Virus criminale sull’economia
Le organizzazioni criminali si infiltrano nel commercio dei dispositivi di protezione individuale, si accaparrano attività economiche sane, ma messe in ginocchio dalla crisi. Intervista al procuratore nazionale antimafia e antiterrorismo Cafiero de Raho
di Gigliola Alfaro
Un anno in compagnia del Covid – era l’11 marzo 2020 quando l’Oms dichiarava ufficialmente che si trattava di pandemia – ha messo in ginocchio molte attività economiche e aumentato i poveri in Italia, ma non per tutti è stata una disgrazia: per le mafie, ad esempio, costituisce un’opportunità per infiltrarsi nell’economia legale, creare consenso sul territorio e cercare di intercettare i fondi europei.

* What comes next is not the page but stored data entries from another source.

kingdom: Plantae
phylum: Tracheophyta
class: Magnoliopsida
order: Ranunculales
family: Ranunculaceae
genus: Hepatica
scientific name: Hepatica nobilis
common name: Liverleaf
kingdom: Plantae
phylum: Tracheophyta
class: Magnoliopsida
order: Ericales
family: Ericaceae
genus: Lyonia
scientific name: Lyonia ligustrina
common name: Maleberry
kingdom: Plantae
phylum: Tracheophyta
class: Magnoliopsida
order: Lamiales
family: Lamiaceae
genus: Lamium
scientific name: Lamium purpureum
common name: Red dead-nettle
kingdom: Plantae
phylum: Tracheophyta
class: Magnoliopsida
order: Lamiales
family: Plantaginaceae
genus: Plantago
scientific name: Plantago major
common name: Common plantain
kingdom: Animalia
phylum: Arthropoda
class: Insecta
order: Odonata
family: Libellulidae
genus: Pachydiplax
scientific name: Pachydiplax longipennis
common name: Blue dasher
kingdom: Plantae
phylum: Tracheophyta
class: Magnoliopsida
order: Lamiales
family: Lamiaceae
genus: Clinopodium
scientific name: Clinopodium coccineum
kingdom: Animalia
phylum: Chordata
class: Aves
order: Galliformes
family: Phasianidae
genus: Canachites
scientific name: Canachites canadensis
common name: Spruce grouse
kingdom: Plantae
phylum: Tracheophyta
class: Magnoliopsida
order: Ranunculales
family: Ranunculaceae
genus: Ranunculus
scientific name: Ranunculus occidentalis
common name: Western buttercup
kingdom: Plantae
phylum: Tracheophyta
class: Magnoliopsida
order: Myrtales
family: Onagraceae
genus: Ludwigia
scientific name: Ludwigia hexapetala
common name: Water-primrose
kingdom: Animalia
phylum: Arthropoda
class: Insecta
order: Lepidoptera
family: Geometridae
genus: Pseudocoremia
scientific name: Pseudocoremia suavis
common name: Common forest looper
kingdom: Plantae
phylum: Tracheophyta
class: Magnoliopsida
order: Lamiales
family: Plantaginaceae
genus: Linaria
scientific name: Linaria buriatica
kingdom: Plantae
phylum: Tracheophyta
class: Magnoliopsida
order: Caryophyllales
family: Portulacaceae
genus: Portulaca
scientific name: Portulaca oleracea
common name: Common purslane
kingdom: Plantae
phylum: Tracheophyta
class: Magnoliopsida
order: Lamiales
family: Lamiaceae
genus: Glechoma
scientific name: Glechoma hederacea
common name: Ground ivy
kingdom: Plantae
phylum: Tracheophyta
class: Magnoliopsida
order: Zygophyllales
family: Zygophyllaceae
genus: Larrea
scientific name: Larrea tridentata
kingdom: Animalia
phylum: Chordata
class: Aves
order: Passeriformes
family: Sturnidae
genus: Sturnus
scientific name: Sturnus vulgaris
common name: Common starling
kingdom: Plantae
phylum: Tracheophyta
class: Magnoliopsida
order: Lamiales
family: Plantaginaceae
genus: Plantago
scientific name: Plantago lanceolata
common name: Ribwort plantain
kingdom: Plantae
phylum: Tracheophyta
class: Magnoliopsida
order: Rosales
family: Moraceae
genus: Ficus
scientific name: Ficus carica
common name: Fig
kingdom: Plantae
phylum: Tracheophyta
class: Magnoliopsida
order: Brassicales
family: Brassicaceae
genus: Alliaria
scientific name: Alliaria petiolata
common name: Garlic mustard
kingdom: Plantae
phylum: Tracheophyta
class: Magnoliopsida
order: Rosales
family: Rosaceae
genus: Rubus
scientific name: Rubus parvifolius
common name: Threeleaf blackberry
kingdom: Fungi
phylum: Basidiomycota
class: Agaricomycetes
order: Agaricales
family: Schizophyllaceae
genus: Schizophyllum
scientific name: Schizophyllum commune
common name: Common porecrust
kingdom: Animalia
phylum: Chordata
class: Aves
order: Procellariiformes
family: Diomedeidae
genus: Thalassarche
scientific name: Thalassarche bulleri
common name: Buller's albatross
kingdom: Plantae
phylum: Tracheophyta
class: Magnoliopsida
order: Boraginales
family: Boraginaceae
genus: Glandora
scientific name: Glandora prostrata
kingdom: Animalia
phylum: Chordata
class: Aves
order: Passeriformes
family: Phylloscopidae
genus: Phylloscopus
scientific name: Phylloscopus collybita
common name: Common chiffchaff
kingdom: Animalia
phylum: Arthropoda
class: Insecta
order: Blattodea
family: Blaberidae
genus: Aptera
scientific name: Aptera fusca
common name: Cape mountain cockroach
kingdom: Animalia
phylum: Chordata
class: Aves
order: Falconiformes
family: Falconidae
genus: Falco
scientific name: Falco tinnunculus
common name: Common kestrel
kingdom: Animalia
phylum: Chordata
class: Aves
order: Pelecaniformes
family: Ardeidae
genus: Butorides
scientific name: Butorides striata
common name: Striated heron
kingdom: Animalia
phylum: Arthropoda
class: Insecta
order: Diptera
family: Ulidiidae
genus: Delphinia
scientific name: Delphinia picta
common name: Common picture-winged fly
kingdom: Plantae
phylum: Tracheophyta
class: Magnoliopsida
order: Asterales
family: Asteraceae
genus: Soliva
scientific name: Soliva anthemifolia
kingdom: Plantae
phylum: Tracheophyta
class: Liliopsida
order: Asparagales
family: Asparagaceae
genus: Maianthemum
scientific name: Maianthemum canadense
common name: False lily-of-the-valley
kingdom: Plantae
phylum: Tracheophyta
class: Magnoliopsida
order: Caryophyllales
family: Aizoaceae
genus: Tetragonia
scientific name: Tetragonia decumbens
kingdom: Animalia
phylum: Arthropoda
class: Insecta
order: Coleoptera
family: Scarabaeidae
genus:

Ma anche le attività delle Forze dell’ordine non si sono mai fermate, come dimostra l’arresto a Lisbona, in questi giorni, del boss latitante della ‘ndrangheta Francesco Pelle. Ne parliamo con Federico Cafiero de Raho, procuratore nazionale antimafia e antiterrorismo.
Come si sono comportate le mafie nell’anno del Covid?
Innanzitutto, hanno tentato di infiltrarsi laddove è stato possibile nei traffici dei dispositivi di protezione individuale (dpi), tanto che, quando c’è stata l’esigenza di mascherine, si sono costituite società anche all’estero finalizzate al commercio di dpi. Già in emergenze passate, come i terremoti, avevano costituito imprese di costruzioni, ora hanno dato vita a imprese che si dedicano alle forniture per quanto riguarda servizi e settori sanitari. L’esigenza di indire appalti, assegnare lavori, per il periodo del Covid, sicuramente è stata un’occasione per le mafie. Ma non solo.
Ci spieghi…
È sottoposto a un’attenzione molto particolare l’investimento delle ricchezze mafiose. Se si pensa che le mafie in Italia, secondo una stima ferma a qualche anno fa, riescono a ricavare dai traffici di stupefacenti circa 30 miliardi di euro, dei quali solo una frazione viene utilizzata per reinvestire negli stessi traffici illeciti, la restante parte è invece destinata proprio ad accaparrare attività economiche e a entrare nella gestione delle stesse. In un momento come questo, da un lato, abbiamo soggetti economici sani che hanno bisogno di liquidità per riprendere le loro attività, per recuperare il periodo di inattività; dall’altro, abbiamo le mafie che – proprio per aver potuto gestire meno anche proprie attività economiche, oltre che gli stessi traffici di stupefacenti, hanno avuto contraccolpi per la riduzione dei trasferimenti via mare dei container – devono collocare il loro denaro.
Non a caso, è in aumento il dato riguardante l’usura: sulle attività economiche, che hanno bisogno di danaro ma non hanno ottenuto un aiuto economico pubblico, si sta concentrando l’attenzione delle mafie perché rappresentano un soggetto debole, cui offrire, con circuiti non immediatamente riconducibili alla criminalità organizzata, danaro anche senza garanzie. Le organizzazioni criminali non si preoccupano tanto del recupero di quel danaro che versano come mutuo a interesse spesso molto alto, ma tendono a infiltrarsi in quelle attività, influendo sulla gestione. Quindi, il disegno delle mafie è quello di continuare a operare sul mercato ma attraverso soggetti economici che tradizionalmente hanno svolto una determinata attività senza destare sospetti. Si comprende che quel soggetto viene utilizzato per mimetizzare e riciclare il denaro mafioso solo nel momento in cui un’indagine vada direttamente a concentrarsi su quella attività economica.
Questo è l’aspetto più preoccupante, che desta maggiori ricadute anche sull’economia legale perché non dà immediati sintomi di sospetto e quindi riesce a occultarsi in un sistema economico apparentemente sano.